[[ The data open ]]

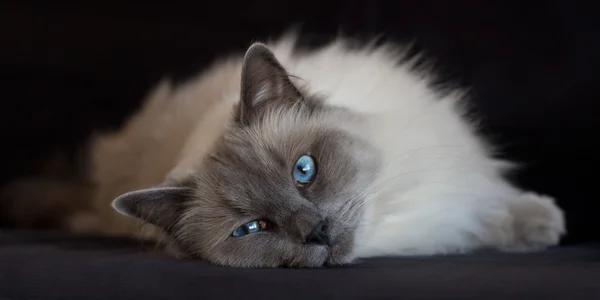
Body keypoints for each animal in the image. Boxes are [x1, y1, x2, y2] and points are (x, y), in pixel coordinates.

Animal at [1, 33, 564, 268]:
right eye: (253, 229)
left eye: (303, 171)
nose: (316, 231)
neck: (391, 230)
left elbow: (481, 211)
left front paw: (541, 224)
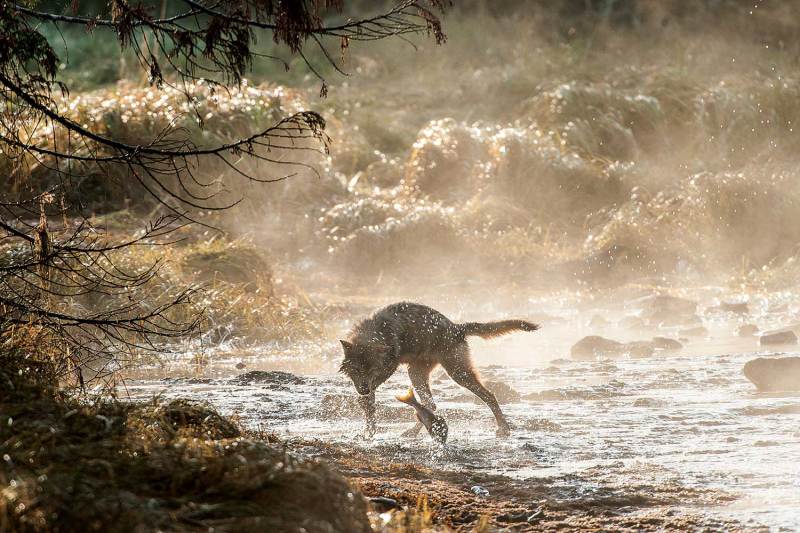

[[ The data closed ]]

Your objective: Copy exactly, please, every line from the one holding "right eye: (253, 229)" through the last line of the data, both ends included, and no pictures.

Answer to the exercise:
right eye: (253, 229)
left eye: (303, 171)
nose: (316, 231)
neck: (391, 230)
left elbow: (481, 211)
left front paw: (541, 224)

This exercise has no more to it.